Home bias rears its ugly head once more

Home bias rears its ugly head once more

Home bias rears its ugly head once more The BlackRock 2015 Global Investor Pulse Survey takes a big look at the retirement priorities of Canadians – but the issue of home bias continues to fly under the radar, putting clients at risk and advisors on the defensive.

A typical Canadian client invests more than three-quarters of their portfolio in domestic holdings including stocks, bonds and mutual funds. Just 24% invest any amount outside Canada; that includes our neighbour to the south whose equity markets represent slightly less than 50% of the global market cap.

When you consider that some experts are predicting global economic growth of 4% in 2016 compared to 1% in Canada, advisors might want to reconsider this home bias which can only act as a headwind to the growth of client assets.

“Canadians continue to invest the large majority of their portfolios domestically despite growing concerns about the state of the country’s economy and its potential impact on their investments,” said the report. “The reason why? General preference to keep their money in Canada (49%), and feeling more comfortable domestically (36%).”

However, when you consider that residential real estate represents 39% of the total assets in Canada, the typical client is likely better off investing their remaining assets in a diversified portfolio of foreign equities.

Not doing so actually puts clients at risk.

“It might feel safe, but the strong home bias of Canadians may be adding risk to their portfolios, not reducing it, given the current state of the economy,” said the report. “It’s important for investors to realize that there are many opportunities for them to invest in stronger markets, which can provide benefits that may not be available in their home market.”

Interestingly, the report found two things holding back Canadians: First, many feel they don’t have enough education or information to make a decision; and secondly, one-fifth have never even considered investing outside of the country.

This speaks to the role advisors can play in reducing the risk of a client’s portfolio by thinking outside Canada.

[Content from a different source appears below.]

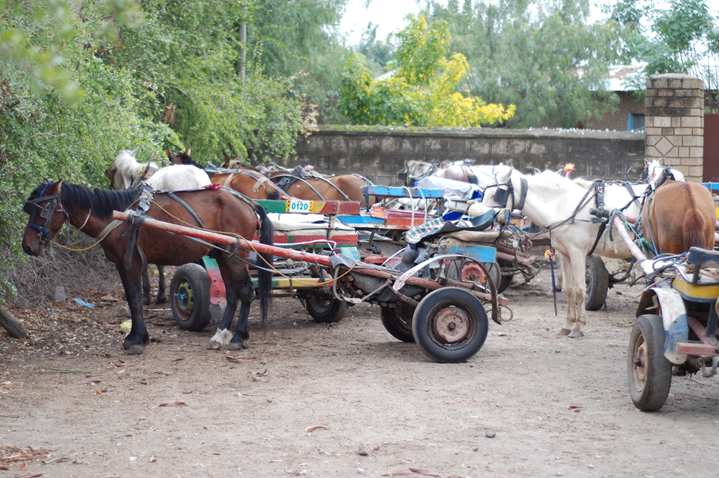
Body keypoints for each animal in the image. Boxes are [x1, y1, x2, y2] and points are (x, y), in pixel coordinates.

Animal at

“I think it’s critical that advisors educate their clients on the short comings of the Canadian equity market in particular.  That they help them understand that it is a highly concentrated market dominated by 3 sectors – materials, energy and financials which total about 70% of the TSX,” Bellwether Investment Management CEO Bob Sewell told WP recently. “They need to at least look at their investing through a North American lens if not a global lens to gain broad exposure to all sectors of the global economy.”